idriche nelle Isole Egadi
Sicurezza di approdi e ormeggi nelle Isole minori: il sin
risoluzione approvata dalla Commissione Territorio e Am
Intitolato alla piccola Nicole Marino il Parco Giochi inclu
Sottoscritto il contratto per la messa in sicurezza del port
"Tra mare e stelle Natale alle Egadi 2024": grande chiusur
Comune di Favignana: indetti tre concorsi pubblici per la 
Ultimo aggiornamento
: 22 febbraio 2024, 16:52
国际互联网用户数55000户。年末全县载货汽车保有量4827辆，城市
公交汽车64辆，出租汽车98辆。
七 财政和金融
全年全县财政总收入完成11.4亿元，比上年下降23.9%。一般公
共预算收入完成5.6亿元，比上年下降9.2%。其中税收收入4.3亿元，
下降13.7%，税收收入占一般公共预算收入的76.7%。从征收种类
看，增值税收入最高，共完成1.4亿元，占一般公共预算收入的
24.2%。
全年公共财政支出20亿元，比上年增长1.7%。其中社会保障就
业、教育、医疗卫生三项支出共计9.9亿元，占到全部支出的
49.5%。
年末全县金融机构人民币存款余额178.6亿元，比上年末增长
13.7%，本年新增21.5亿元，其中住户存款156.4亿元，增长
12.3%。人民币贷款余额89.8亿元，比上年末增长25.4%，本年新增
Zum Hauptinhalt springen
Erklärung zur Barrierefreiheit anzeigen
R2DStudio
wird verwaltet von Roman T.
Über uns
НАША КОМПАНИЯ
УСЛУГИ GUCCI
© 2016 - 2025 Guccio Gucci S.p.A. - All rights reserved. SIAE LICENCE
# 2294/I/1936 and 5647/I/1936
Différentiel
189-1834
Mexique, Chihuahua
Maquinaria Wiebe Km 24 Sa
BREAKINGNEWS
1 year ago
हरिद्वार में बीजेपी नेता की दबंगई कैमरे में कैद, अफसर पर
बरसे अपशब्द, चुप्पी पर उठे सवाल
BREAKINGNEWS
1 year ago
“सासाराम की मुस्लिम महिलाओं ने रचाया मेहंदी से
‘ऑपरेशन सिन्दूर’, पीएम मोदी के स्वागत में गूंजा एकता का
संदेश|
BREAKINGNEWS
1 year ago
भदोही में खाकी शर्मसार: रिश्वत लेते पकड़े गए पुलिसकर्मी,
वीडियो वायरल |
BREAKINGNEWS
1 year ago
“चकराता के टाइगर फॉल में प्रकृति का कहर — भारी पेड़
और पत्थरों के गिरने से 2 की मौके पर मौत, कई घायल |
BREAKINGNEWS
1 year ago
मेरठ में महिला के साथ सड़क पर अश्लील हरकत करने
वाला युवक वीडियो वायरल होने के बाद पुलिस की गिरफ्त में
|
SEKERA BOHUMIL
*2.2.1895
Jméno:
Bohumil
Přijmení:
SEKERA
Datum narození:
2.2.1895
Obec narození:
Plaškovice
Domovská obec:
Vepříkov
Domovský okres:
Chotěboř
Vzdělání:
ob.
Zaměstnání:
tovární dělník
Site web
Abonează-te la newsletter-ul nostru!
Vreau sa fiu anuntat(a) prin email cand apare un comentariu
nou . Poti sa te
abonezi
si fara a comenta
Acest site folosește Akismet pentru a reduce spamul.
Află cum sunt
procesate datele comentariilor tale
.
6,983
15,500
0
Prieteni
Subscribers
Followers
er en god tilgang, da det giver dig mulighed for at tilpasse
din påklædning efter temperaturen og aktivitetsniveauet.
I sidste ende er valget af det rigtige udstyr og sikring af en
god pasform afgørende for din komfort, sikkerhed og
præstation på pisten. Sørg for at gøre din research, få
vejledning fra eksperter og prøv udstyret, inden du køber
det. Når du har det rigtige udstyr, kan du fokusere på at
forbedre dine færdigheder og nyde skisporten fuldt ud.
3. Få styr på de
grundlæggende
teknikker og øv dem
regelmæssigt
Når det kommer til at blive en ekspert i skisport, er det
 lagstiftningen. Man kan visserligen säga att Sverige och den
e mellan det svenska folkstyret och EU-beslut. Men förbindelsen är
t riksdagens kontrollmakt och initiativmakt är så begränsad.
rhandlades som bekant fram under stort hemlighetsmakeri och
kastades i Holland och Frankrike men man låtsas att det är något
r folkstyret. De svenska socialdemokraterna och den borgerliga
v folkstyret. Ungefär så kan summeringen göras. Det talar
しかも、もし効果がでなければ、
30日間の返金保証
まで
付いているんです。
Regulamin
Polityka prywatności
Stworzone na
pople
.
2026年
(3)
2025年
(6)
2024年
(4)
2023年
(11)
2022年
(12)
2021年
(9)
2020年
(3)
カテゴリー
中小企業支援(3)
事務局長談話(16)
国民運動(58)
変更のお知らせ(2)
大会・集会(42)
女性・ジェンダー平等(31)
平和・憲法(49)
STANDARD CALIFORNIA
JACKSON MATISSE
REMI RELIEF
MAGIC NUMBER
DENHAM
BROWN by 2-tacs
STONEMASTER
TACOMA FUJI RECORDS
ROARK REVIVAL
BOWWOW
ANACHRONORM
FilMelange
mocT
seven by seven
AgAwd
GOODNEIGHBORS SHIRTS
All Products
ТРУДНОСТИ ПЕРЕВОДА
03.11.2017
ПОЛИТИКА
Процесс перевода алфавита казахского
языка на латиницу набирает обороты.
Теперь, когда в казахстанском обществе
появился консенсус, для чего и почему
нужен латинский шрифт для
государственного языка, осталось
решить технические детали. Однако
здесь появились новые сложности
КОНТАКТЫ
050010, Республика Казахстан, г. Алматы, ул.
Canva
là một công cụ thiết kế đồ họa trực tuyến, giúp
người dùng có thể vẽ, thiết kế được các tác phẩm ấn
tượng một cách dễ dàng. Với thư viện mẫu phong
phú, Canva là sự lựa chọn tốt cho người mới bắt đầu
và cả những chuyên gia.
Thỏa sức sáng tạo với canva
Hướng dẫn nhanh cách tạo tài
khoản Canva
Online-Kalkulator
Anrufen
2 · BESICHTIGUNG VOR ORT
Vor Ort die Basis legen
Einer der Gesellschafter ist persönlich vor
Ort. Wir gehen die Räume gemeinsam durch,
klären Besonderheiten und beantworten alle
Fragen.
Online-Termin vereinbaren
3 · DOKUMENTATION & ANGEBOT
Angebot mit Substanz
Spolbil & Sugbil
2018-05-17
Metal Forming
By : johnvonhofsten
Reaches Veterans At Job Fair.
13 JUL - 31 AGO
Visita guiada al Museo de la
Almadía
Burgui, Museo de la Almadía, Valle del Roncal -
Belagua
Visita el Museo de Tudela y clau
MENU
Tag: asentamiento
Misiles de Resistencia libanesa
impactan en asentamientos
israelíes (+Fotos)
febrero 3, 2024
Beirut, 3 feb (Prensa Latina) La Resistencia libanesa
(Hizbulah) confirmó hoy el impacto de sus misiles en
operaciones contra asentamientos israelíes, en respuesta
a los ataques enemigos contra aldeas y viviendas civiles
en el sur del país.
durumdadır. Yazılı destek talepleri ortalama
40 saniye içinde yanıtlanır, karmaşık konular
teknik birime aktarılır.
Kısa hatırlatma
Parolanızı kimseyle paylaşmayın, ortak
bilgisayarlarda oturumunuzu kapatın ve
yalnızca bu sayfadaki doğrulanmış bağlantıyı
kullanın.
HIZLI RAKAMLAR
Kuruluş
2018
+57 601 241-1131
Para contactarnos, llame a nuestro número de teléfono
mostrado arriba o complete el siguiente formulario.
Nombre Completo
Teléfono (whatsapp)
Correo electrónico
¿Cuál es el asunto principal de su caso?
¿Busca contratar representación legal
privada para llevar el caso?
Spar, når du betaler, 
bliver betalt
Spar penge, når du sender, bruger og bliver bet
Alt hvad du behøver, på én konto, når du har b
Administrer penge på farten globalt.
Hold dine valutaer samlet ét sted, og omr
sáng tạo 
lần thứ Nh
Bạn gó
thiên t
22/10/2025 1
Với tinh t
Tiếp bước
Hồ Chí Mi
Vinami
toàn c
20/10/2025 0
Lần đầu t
- - - - - - -
### Problem to work on
Give back every line from the beginning of the records through the line holding "下降13.7%，税收收入占一般公共预算收入的76.7%。从征收种类", exactly as it reads, and leave out the rest.

### Written response
idriche nelle Isole Egadi
Sicurezza di approdi e ormeggi nelle Isole minori: il sin
risoluzione approvata dalla Commissione Territorio e Am
Intitolato alla piccola Nicole Marino il Parco Giochi inclu
Sottoscritto il contratto per la messa in sicurezza del port
"Tra mare e stelle Natale alle Egadi 2024": grande chiusur
Comune di Favignana: indetti tre concorsi pubblici per la 
Ultimo aggiornamento
: 22 febbraio 2024, 16:52
国际互联网用户数55000户。年末全县载货汽车保有量4827辆，城市
公交汽车64辆，出租汽车98辆。
七 财政和金融
全年全县财政总收入完成11.4亿元，比上年下降23.9%。一般公
共预算收入完成5.6亿元，比上年下降9.2%。其中税收收入4.3亿元，
下降13.7%，税收收入占一般公共预算收入的76.7%。从征收种类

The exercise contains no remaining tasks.